Görev yönergesi → Suriyeli göçmenlerin misafirlik söylemine bakışını anlatan metni iki cümleyle özetleyin.

5.1. Suriyeli Göçmenlerin “Misafirlik” Söylemine Bakışı

Çalışma kapsamında ilk olarak Suriyeli göçmenlere misafir adı altında tanımlanmaya nasıl baktıkları, misafir denilmesinden rahatsız olup olmadıkları soruları yöneltilmiştir. Ev sahibi toplumun bu konudaki bakış açısında bir değişiklik olup olmadığı göçmenlerin ifadeleri üzerinden irdelenmeye çalışılmıştır. Buna göre katılımcıların çoğunun kendini misafir olarak gördüğü ve ev sahibi toplumun da öyle davrandığı beyan edilmiştir. Süreç uzadıkça kendilerine karşı bakış açısında değişimler yaşandığını ifade eden katılımcılar da bulunmaktadır. Suriyeli göçmenlerin “misafirlik” konusuna bakış açıları yapılan mülakatların bazılarından birer pasaj paylaşıldığında aşağıdaki söylemin hakim olduğu görülmektedir:

Katılımcılar, misafirlik sorusuna cevaben “Ebette çok normal bir söz. Bizler burda misafiriz.” (K 13, K, 33, Kamışlı) “Ne diyebilirim ki! sizler ev sahibi, biz ise misafiriz” (K 9, E, 26, Kamışlı) ya da “Misafir olarak görülmekten rahatsız değilim.” (K 6, E, 55, Kamışlı) “Türk devleti bize misafir gibi iyi bakıyor ve göçmenler için iyi bir program yapmışlar” (K 1, E, 25, Haseke) şeklinde ifadeler kullanılmıştır. Bunların yanında bir katılımcı ise “Misafir denilmesinden rahatsız olmuyorum. Sadece bazı bireyler bizleri hor gördüğü için üzülüyorum. Bazı Türk vatandaşları bize, onların haklarını alıyormuşuz gibi bakıyor ve öyle davranıyorlar. Ama bunu genellemiyorum. Bir defa bana neden kaçtınız? Memleketinizde neden kalmadınız? diye sorulduğunda benim atalarım buralı deyip geçtim” (K 11, E, 64, Kamışlı) şeklinde düşüncelerini ifade etmiştir.

Mevcut şartların itici gücü sonucunda apar topar ülkesini terk eden bir başka katılımcı da “Savaştan üzerimizdeki elbiselerle kaçıp geldik. Burada ilk zamanlar bize az da olsa destek oldular. Bize halk ve devlet misafir diyorsa biz ne diyebiliriz ” (K 20, K, 51, Kamışlı) şeklinde ifadeler kullanırken, bir diğer katılımcı ise “Ev sahibi toplum içinde olduğumuz duruma üzülüyor ve bize gayet insani duygularla yaklaşıyor. Evlerindeki misafir gibi bakıyorlar” (K 10, E, 32, Haseke) şeklindeki ifadelerle düşüncelerini paylaşmıştır. Kültürümüz gereği misafir konumunda olanların el üstünde tutulduğu görüşünden hareketle bir katılımcı ise soruya “Misafirim. Ev sahibi her zaman için misafirin kıymetini bilmeli. Ben burada bunu görüyorum. Vallahi bunu inkar edemem. Her millette iyi de kötü insanlar var ama biz burada misafir olduğumuzu ve kıymet gördüğümüzü inkar edemeyiz” (K 16, E, 68, Kamışlı) şeklinde cevap vermiştir.

Veri kayıtları →
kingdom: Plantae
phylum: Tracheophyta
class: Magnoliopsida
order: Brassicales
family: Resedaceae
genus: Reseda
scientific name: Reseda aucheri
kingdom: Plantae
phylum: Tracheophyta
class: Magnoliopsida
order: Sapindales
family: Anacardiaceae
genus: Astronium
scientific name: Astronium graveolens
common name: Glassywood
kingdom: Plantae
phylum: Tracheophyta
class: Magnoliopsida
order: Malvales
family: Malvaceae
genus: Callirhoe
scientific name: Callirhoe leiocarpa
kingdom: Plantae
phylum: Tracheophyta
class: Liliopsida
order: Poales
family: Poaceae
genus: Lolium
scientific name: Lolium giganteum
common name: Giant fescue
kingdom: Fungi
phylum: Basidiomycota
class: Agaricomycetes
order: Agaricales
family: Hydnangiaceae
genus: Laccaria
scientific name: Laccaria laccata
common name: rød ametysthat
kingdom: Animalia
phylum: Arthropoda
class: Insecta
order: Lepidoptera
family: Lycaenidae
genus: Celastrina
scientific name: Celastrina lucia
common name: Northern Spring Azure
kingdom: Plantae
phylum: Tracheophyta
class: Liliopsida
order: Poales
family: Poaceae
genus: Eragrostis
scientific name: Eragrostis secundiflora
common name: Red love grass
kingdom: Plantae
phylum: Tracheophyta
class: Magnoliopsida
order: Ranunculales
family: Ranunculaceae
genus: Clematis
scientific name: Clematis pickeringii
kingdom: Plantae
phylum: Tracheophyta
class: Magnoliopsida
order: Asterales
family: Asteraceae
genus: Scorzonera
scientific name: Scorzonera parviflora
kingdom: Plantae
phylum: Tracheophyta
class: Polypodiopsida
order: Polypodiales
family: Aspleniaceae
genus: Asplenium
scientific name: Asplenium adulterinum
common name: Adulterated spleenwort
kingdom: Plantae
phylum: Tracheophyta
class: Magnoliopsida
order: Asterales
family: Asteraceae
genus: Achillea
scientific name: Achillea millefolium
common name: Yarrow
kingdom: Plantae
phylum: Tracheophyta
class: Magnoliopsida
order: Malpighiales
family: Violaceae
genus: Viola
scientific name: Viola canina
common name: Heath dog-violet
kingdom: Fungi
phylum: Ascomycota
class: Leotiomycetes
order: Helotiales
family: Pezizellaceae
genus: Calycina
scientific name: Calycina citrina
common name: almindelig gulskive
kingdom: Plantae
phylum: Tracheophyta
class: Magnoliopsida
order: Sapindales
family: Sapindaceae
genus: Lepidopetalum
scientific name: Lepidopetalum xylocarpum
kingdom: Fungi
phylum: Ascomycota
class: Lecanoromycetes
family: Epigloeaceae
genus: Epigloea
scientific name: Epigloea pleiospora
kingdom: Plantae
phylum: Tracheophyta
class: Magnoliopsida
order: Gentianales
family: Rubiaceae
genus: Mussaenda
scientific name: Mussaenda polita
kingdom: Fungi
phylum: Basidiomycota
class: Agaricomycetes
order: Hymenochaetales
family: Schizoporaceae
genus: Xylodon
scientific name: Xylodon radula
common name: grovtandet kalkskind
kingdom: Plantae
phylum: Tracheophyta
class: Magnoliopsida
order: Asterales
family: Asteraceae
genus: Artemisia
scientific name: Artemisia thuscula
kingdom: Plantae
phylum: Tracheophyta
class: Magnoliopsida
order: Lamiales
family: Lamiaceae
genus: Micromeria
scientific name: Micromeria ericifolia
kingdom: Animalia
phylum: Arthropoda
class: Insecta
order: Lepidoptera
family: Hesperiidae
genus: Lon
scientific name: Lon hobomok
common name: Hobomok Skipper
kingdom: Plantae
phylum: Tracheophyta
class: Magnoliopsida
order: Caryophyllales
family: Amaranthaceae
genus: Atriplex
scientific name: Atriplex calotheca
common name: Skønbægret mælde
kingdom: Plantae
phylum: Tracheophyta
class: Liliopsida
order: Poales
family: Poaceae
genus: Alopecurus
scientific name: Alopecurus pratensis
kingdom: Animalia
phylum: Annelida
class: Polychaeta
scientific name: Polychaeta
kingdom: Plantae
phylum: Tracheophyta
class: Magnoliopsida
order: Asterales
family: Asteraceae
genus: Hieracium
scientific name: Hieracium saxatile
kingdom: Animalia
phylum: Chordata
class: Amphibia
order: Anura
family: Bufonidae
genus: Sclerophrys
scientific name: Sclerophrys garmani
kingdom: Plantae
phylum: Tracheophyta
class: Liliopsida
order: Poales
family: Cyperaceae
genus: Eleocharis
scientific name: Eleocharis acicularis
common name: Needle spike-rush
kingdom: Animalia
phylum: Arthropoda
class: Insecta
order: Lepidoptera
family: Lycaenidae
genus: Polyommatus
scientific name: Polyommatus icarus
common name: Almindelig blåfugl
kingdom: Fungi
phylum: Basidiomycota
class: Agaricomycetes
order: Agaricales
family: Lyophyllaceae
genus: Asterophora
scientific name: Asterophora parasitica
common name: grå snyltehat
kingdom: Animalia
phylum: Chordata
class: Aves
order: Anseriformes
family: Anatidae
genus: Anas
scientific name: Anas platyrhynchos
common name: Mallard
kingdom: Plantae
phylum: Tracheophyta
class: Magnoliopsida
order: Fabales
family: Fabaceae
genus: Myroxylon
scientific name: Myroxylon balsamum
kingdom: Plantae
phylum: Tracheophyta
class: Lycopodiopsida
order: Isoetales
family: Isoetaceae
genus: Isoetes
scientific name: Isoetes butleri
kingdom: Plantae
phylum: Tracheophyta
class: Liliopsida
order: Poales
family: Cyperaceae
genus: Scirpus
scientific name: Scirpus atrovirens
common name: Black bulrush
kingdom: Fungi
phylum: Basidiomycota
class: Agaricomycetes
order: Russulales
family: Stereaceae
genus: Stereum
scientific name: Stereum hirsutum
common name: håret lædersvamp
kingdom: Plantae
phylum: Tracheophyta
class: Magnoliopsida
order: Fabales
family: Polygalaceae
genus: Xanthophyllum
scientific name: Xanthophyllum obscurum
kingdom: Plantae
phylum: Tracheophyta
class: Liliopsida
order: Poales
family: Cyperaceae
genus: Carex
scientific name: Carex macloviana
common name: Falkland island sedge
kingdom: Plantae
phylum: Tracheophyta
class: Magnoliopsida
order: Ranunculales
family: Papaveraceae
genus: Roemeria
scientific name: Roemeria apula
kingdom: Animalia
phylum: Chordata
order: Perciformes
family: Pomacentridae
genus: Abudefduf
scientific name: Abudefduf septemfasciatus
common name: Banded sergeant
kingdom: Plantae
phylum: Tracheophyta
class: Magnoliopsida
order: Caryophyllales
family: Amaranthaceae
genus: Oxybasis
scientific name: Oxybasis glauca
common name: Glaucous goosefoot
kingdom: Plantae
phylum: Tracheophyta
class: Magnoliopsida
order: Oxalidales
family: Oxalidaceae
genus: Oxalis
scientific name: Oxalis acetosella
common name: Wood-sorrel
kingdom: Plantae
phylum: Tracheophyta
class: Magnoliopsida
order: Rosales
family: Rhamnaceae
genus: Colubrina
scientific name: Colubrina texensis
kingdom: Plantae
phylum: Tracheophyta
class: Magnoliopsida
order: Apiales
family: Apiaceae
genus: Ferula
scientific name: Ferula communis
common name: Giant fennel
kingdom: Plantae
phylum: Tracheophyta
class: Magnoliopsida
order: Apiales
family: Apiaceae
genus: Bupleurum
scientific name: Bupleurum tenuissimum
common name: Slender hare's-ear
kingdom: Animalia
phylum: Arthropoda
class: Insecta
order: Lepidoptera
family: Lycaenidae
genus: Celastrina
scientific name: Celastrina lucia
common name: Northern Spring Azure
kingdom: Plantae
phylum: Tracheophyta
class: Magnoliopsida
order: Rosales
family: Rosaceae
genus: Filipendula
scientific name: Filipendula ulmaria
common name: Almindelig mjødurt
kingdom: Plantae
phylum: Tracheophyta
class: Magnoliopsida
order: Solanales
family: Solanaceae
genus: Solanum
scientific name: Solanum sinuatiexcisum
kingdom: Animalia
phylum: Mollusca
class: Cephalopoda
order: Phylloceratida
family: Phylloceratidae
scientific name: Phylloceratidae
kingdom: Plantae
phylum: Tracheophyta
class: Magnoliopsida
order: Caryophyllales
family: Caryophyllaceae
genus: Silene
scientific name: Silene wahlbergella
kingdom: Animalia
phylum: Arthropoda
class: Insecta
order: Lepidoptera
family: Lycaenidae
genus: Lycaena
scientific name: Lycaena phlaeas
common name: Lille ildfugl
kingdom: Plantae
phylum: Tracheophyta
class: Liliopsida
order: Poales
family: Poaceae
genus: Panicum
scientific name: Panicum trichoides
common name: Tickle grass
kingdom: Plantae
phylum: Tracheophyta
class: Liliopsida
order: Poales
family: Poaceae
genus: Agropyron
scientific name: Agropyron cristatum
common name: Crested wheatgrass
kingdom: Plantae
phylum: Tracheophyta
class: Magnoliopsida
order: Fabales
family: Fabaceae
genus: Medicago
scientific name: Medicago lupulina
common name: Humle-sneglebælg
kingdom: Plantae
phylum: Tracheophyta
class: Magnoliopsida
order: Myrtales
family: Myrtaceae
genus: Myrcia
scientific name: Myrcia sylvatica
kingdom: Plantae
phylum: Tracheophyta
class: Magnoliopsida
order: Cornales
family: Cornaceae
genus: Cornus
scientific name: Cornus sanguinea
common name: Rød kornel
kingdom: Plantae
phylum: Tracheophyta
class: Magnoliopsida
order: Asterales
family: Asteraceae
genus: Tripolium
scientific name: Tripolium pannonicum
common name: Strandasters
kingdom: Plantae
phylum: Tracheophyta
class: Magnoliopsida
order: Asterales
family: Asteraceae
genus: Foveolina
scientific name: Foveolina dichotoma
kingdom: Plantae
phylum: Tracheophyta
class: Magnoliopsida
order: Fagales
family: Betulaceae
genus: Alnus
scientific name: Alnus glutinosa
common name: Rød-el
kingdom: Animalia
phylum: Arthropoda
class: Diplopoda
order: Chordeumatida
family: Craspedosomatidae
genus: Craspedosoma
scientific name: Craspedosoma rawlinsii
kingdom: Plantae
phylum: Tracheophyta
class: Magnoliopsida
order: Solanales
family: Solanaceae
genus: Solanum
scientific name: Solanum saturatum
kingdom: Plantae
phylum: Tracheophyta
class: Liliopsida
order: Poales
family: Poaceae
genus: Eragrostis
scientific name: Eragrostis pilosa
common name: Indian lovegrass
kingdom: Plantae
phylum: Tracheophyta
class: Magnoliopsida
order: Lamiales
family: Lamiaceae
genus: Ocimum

Görevin cevabı → Çalışmada Suriyeli göçmenlere misafir olarak tanımlanmaya nasıl baktıkları sorulmuş; katılımcıların çoğu kendini misafir olarak gördüğünü ve ev sahibi toplumun da öyle davrandığını belirtmiştir. Bununla birlikte süreç uzadıkça kendilerine bakışta değişim yaşandığını söyleyen katılımcılar da vardır; bir katılımcı misafir denilmesinden rahatsız olmadığını, ancak bazı bireylerin onları hor görmesine üzüldüğünü dile getirmiştir.